A large effort goes into creating sites that are crawlable by robots, such as Google, Yahoo! and other search engines. However, these programs can create a large number of sessions, if the site is based on servlet technology. Per the servlet spec (the 2.3 specification, page 50), if a client never joins a session, new sessions will be created for each request.

A session is considered new when it is only a prospective session and has not been established. Because HTTP is a request-response based protocol, an HTTP session is considered to be new until a client joins it. A client joins a session when session tracking information has been returned to the server indicating that a session has been established. Until the client joins a session, it cannot be assumed that the next request from the client will be recognized as part of a session.The session is considered to be new if either of the following is true:

  • The client does not yet know about the session
  • The client chooses not to join a session.
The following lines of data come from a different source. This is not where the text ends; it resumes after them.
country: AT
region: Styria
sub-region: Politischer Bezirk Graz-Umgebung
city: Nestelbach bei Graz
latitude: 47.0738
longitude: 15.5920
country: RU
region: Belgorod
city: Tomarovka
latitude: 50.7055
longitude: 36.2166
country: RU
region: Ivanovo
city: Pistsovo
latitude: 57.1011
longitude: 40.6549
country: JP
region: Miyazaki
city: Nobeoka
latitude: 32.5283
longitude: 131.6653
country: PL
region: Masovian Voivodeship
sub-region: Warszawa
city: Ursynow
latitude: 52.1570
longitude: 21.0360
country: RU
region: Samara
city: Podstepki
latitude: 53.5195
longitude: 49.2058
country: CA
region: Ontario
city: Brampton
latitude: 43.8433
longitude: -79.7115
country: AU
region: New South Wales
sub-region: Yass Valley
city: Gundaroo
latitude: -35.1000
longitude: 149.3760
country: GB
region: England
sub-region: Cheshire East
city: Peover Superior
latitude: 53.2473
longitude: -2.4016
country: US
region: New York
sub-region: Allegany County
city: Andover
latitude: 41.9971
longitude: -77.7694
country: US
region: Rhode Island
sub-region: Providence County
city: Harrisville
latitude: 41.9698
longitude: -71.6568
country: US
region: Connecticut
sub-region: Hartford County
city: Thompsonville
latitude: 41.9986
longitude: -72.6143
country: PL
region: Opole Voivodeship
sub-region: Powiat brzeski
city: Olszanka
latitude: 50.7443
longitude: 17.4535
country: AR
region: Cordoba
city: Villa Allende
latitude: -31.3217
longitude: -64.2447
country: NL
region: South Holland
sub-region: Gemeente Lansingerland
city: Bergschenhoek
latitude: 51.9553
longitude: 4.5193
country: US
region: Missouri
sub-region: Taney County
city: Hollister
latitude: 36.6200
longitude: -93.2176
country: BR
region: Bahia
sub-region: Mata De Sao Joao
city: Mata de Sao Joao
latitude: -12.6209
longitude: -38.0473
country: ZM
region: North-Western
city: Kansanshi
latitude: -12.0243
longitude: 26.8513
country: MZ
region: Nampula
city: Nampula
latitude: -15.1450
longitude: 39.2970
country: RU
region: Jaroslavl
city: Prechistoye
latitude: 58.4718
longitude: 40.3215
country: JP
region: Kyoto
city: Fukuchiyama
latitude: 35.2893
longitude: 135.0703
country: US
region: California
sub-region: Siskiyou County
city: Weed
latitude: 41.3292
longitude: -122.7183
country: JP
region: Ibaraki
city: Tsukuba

These conditions define the situation where the servlet container has no mechanism by which to associate a request with a previous request.

Since all these extra sessions take up memory, and are long lived, a client asked me to look into a way to invalidate them. (I’m not the first person to run into this problem.) The easiest way to do that was to build a filter that examined the User-Agent HTTP header; here’s a nice list of User-Agent values. If the client was any of the robots, we could safely invalidate the session. For some reason, in with Tomcat 4.1, I needed to run session.isNew(); before running session.invalidate();, otherwise the session wasn’t destroyed. The filter was placed at the end of the request chain, as outlined in this article, by calling chain.doFilter(request, response); before the invalidation filter looked at the request or response.

I haven’t seen any performance problems with creating a session and then throwing it away, probably because java is so good at garbage collecting short lived objects. If I did, conditionally disabling session participation in a JSP might be an option to pursue.